A Common Vision

The Common Vision for Environmentally Sustainable Seafood identifies six critical areas where seafood companies can demonstrate environmental leadership and take action to ensure a sustainable seafood supply. Specific actions to meet and address these areas are outlined below.


Creating a public corporate policy on sustainable seafood shows an important commitment to action and provides essential guidance for company practices. A comprehensive sustainable seafood policy would:

  • Establish a corporate philosophy and approach to achieving the Common Vision for Sustainable Seafood.
  • Outline specific activities to address the critical areas of data collection, transparency, procurement, education and reform.
  • Identify specific goals and targets to be achieved over set timelines in each area.

Data Collection

Detailed data collection on seafood products is critical to protecting the long-term supply of seafood. A greater understanding of products and where they come from enables environmentally responsible companies to measure changes in the seafood supply, identify problems, and take action to improve supply over time. Specific information that is essential to collect and monitor over time includes:

  • Common and scientific names.
  • Country of origin.
  • The stock from which the seafood was caught or the farm from which it was cultivated.
  • Fishing gears or aquaculture production methods used.
  • Producers and/or processors.
  • Volume of product purchased.
  • Environmental responsibility ranking (i.e., how each product is ranked by leading conservation NGOs on environmental performance.)


Seafood companies can make a significant difference and demonstrate environmental leadership by making changes in their buying practices. Environmentally responsible companies:

  • Preferentially sell environmentally responsible seafood which address local, regional, and global concerns regarding environmental performance.
  • Stop selling seafood products with serious ongoing environmental impacts.
  • If purchasing less sustainable seafood, source from operators that are willing to work proactively to improve the environmental performance of fisheries or farms and can demonstrate significant progress in fixing problems by meeting clear milestones and deadlines for improvement.
  • Phase out fisheries, producers, and suppliers that refuse to improve their environmental performance.


Being transparent about actions taken to achieve the Common Vision for Sustainable Seafood is essential for ensuring industry-wide improvements over time.

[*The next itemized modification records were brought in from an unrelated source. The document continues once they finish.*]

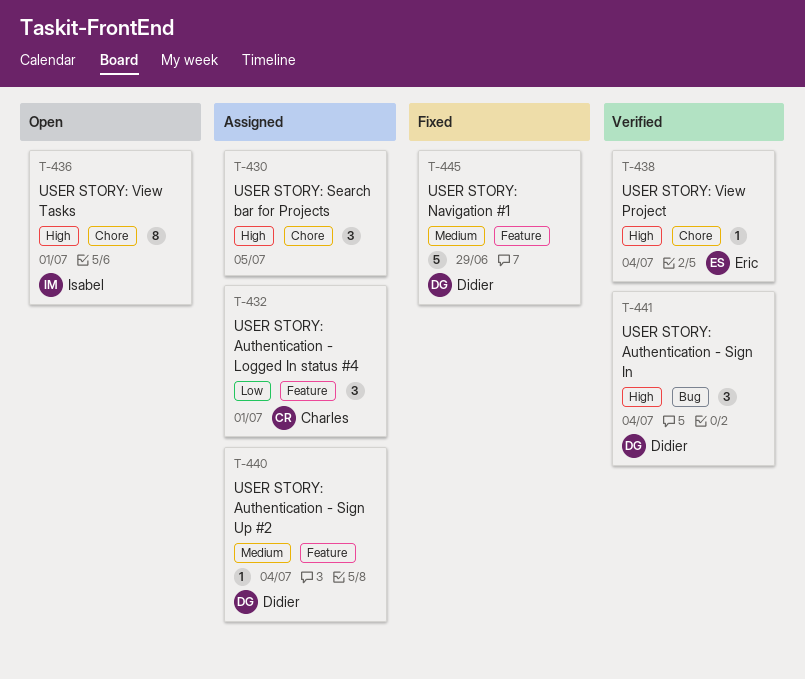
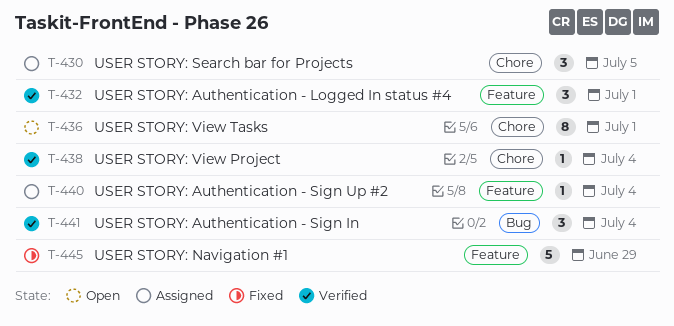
T-432, status: Assigned -> Verified

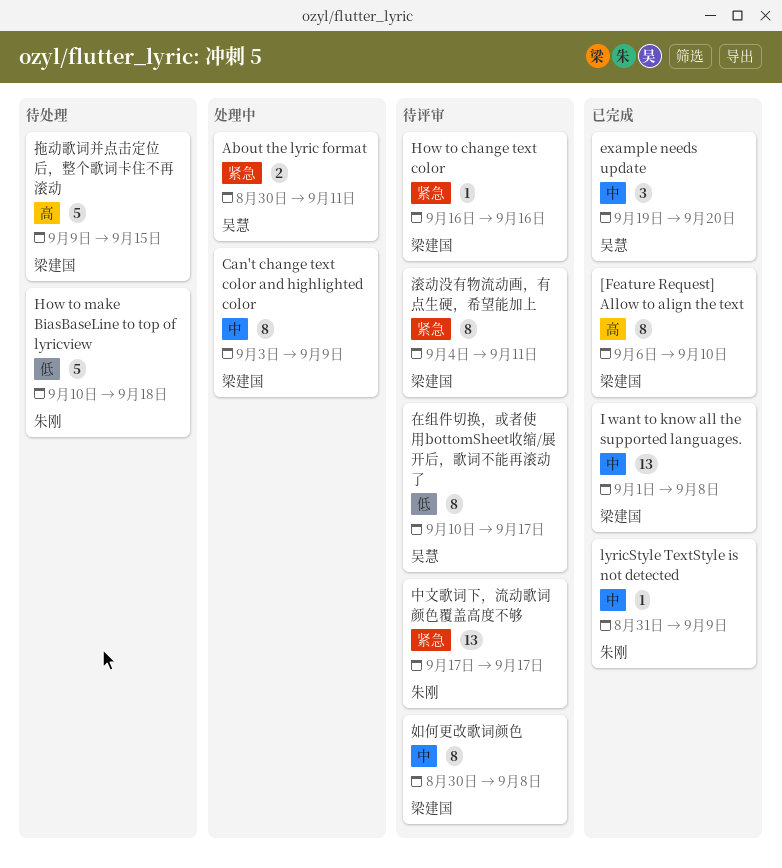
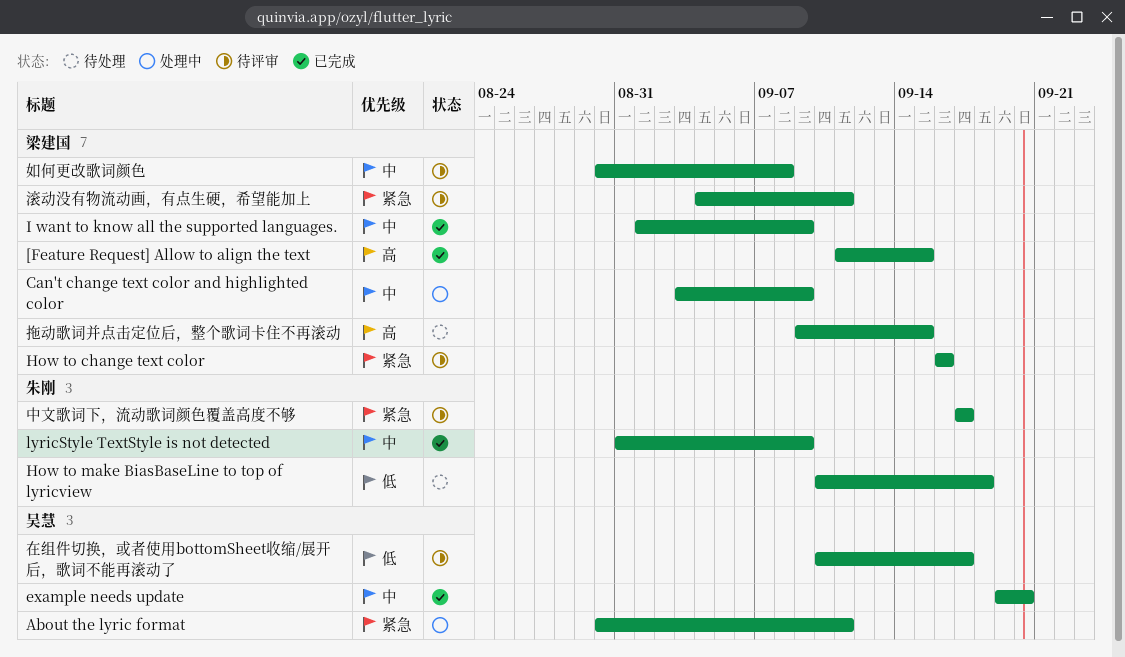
[Feature Request] Allow to align the text, start: Sep 6 -> Sep 11
[Feature Request] Allow to align the text, due: Sep 10 -> Sep 15
I want to know all the supported languages., due: Sep 8 -> Sep 9

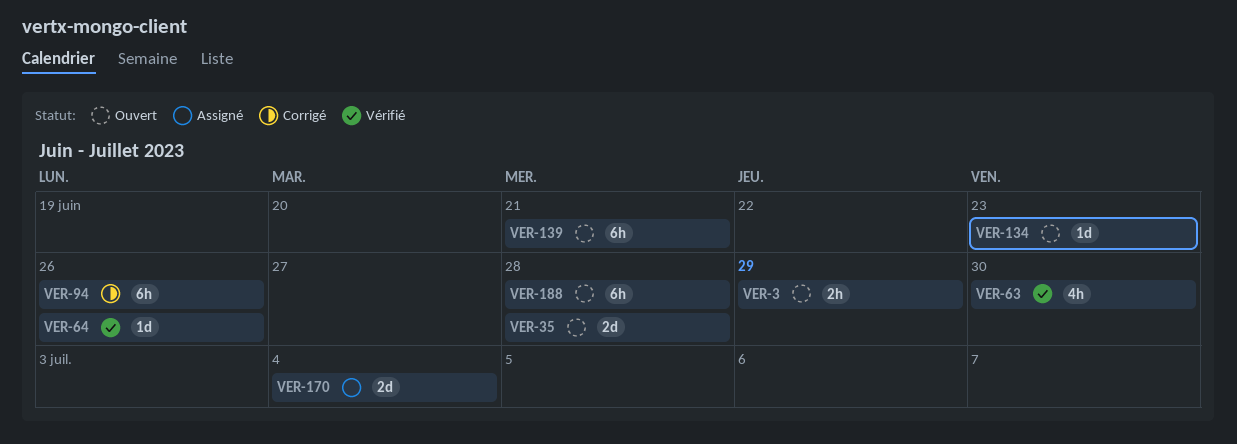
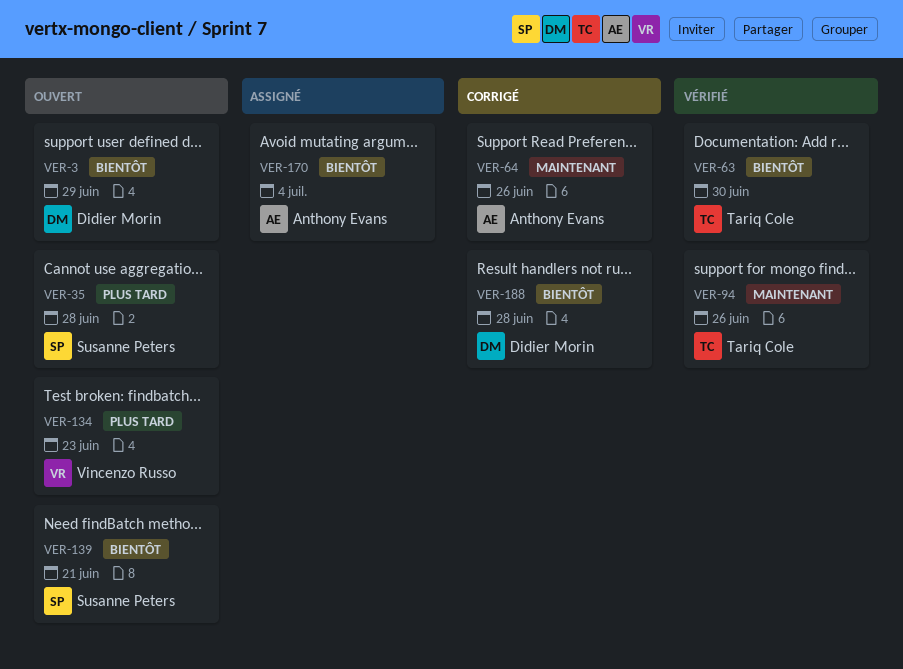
VER-64, status: Vérifié -> Corrigé
VER-94, status: Corrigé -> Vérifié
VER-188, status: Ouvert -> Corrigé

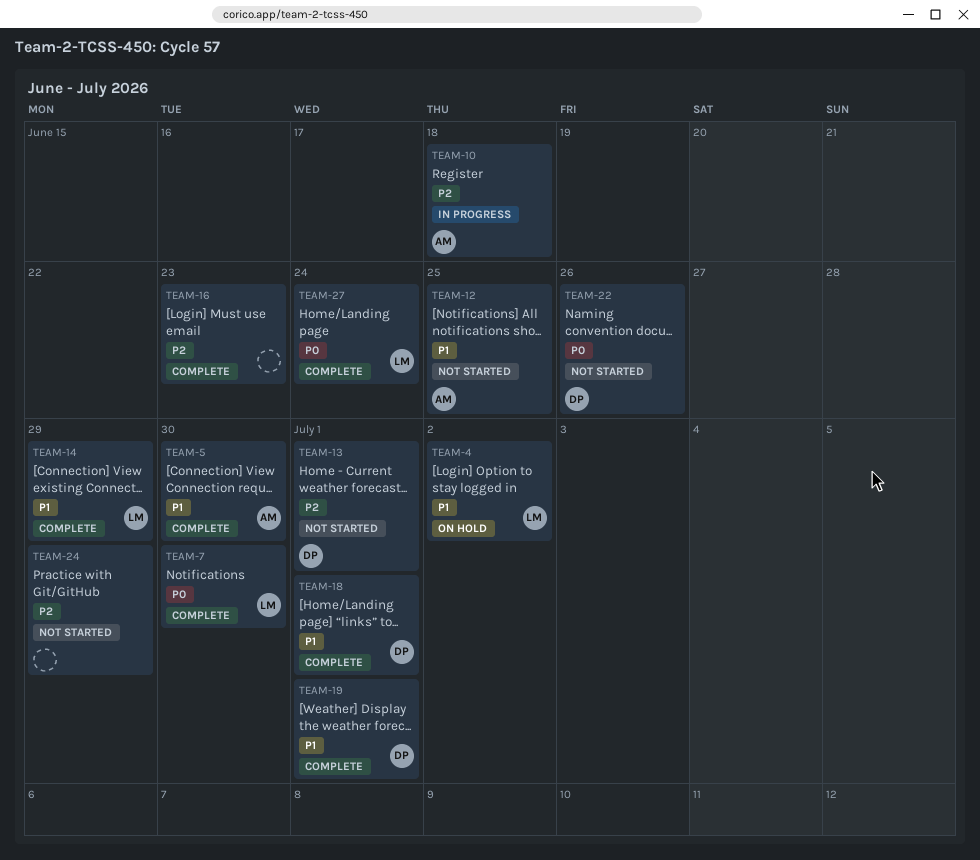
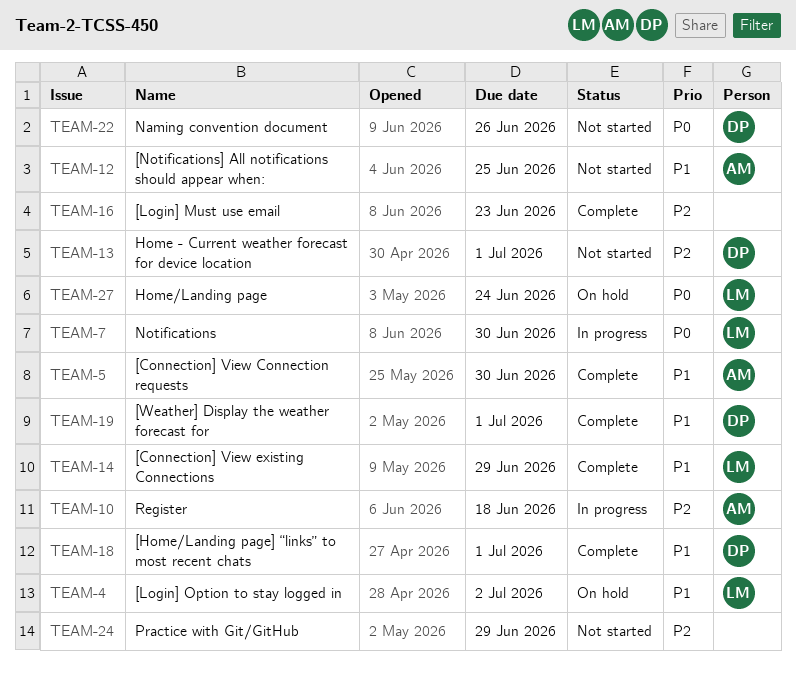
TEAM-7, status: Complete -> In progress
TEAM-27, status: Complete -> On hold

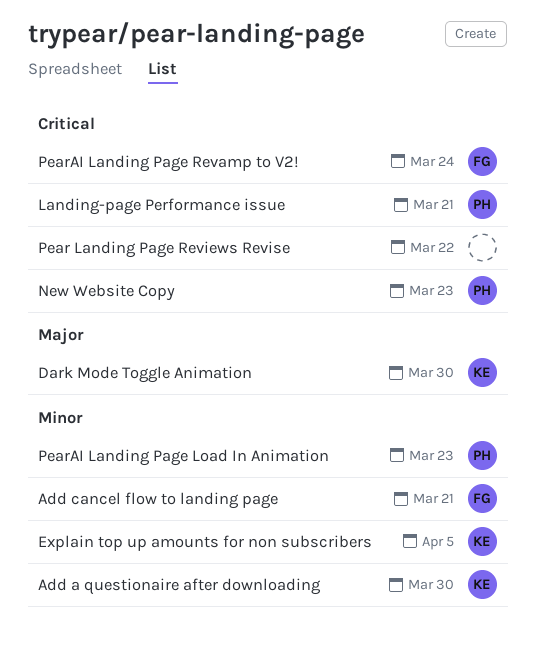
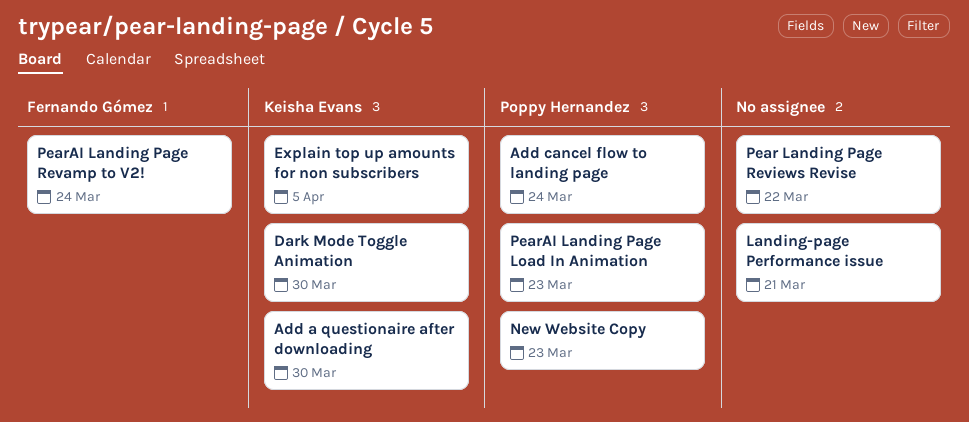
Add cancel flow to landing page, owner: Fernando Gómez -> Poppy Hernandez
Add cancel flow to landing page, due: Mar 21 -> Mar 24
Landing-page Performance issue, owner: Poppy Hernandez -> none

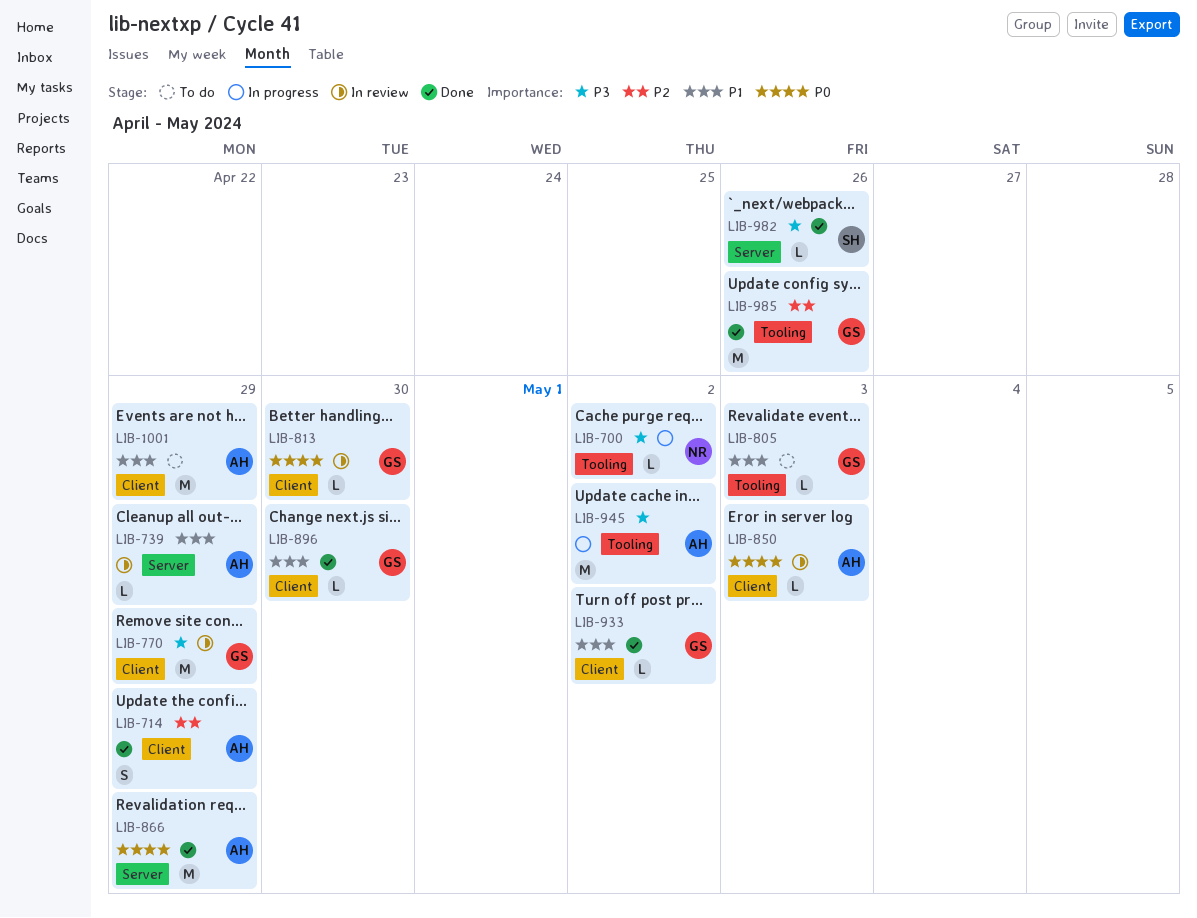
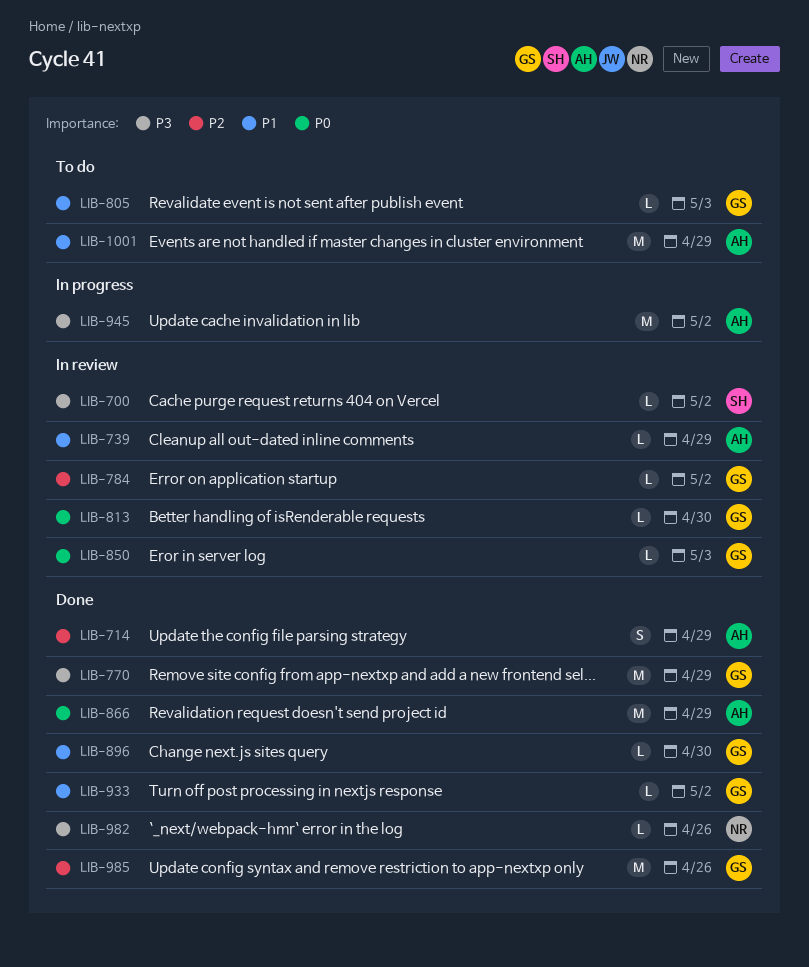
LIB-700, status: In progress -> In review
LIB-700, owner: NR -> SH
LIB-770, status: In review -> Done
LIB-784: none -> present
LIB-850, owner: AH -> GS
LIB-982, owner: SH -> NR

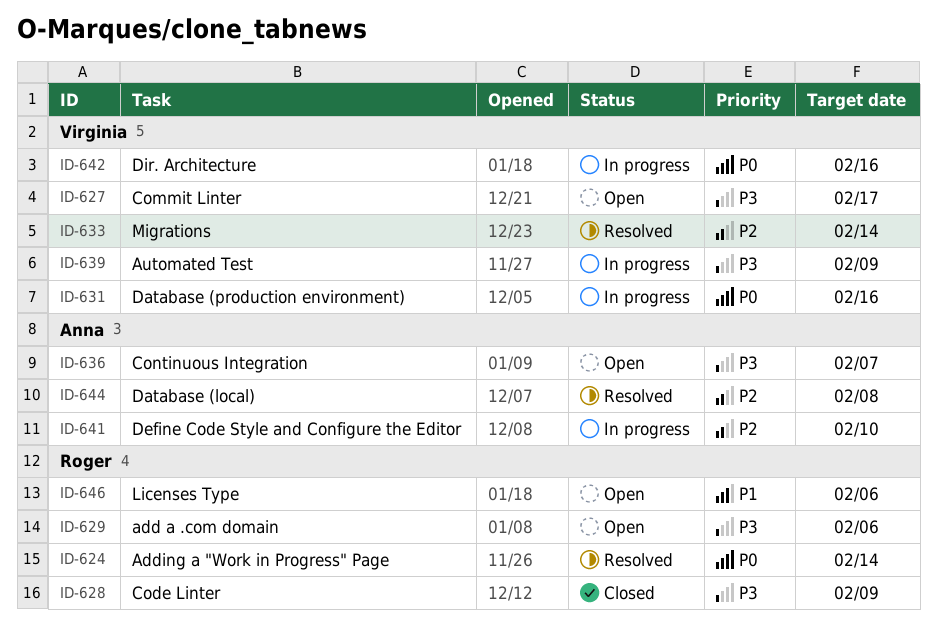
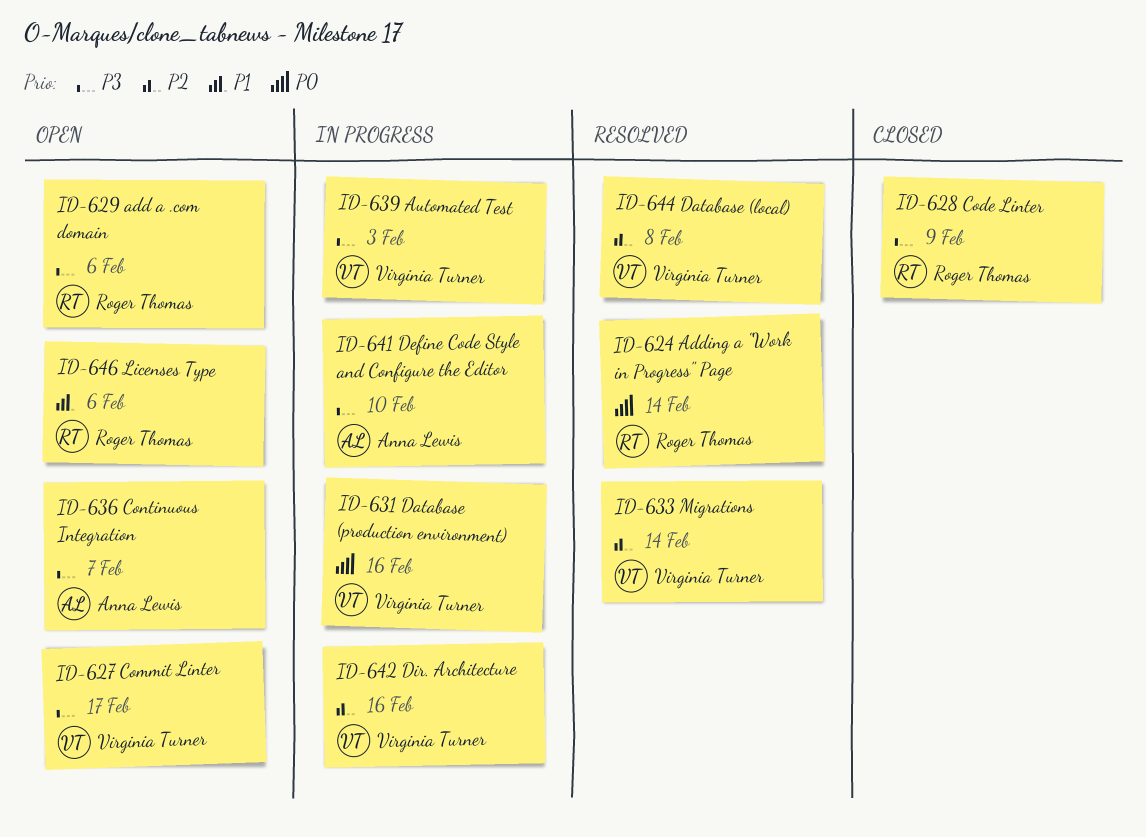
ID-639, due: Feb 9 -> Feb 3
ID-641, priority: P2 -> P3
ID-642, priority: P0 -> P2
ID-644, owner: Anna Lewis -> Virginia Turner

A transparent, environmentally responsible seafood company would:

  • Make their sustainable seafood policy publicly available.
  • Release an annual status report that summarizes goals achieved and identifies planned actions.
  • Make sustainability information (i.e., common and scientific name,1 catch area or farm, country of origin, catch gear or farm technique used, environmental responsibility ranking) regarding their seafood products easily accessible to customers and other interested parties. This includes:
    • In-store labels on their products
    • Information shared via their Web site
    • In-store signage or collateral materials.
    • Other marketing or outreach materials.


Educating customers and key stakeholders along the seafood supply chain will increase understanding of sustainability. Environmentally responsible seafood companies:

  • Train management and employees about issues of environmentally responsible seafood.
  • Prepare sales staff to help customers choose environmentally responsible seafood selections.
  • Share educational materials (e.g., signs, brochures, Web content) with customers about the status of the world's ocean life and key environmental criteria.
  • Ensure suppliers are aware of environmental issues with seafood and equipped to address key concerns.


To achieve the Common Vision for Sustainable Seafood significant improvements in environmental performance of fisheries and farming operations are required. There are multiple ongoing activities to encourage these changes as well as the need to identify and address many other potential improvements. Active engagement in policy and management reform includes, but is not limited to:

  • Advocating for national and international fisheries and aquaculture policies and management to be more environmentally responsible.
  • Supporting efforts to collaborate across industry and conservation organizations to develop strong performance based metrics and high standards to tackle existing issues in wild and farmed seafood. A promising multi-stakeholder, transparent process underway for the development of aquaculture standards is the Aquaculture Dialogues.
  • Working with suppliers or producers to improve and document environmental performance.
    • For wild-caught seafood, work with suppliers and producers to move producer practices to meet environmentally responsible standards or credible certification.3 Set benchmarks to verify improvement.
    • For farmed seafood that is not certified under a credible eco-label, require that suppliers provide annual, third-party verified data which clarifies their farm's performance in addressing the key impacts of the species they are farming (see attached Key Impacts of Commonly Farmed Fish), and make nonproprietary data publicly available.

1 Approved names are available from the US Federal Drug Administration and the Canadian Federal Inspection Agency.

2 Seafood should only be labeled organic if it meets the USDA organic standard in the US, or the Canadian federal standard in Canada.

3 If committed to an eco-label for certified seafood, environmentally responsible companies ensure that the eco-label conforms to international standards for third party certification (e.g. ISEAL and FAO guidelines on governance and standard setting) and upholds strong environmental standards.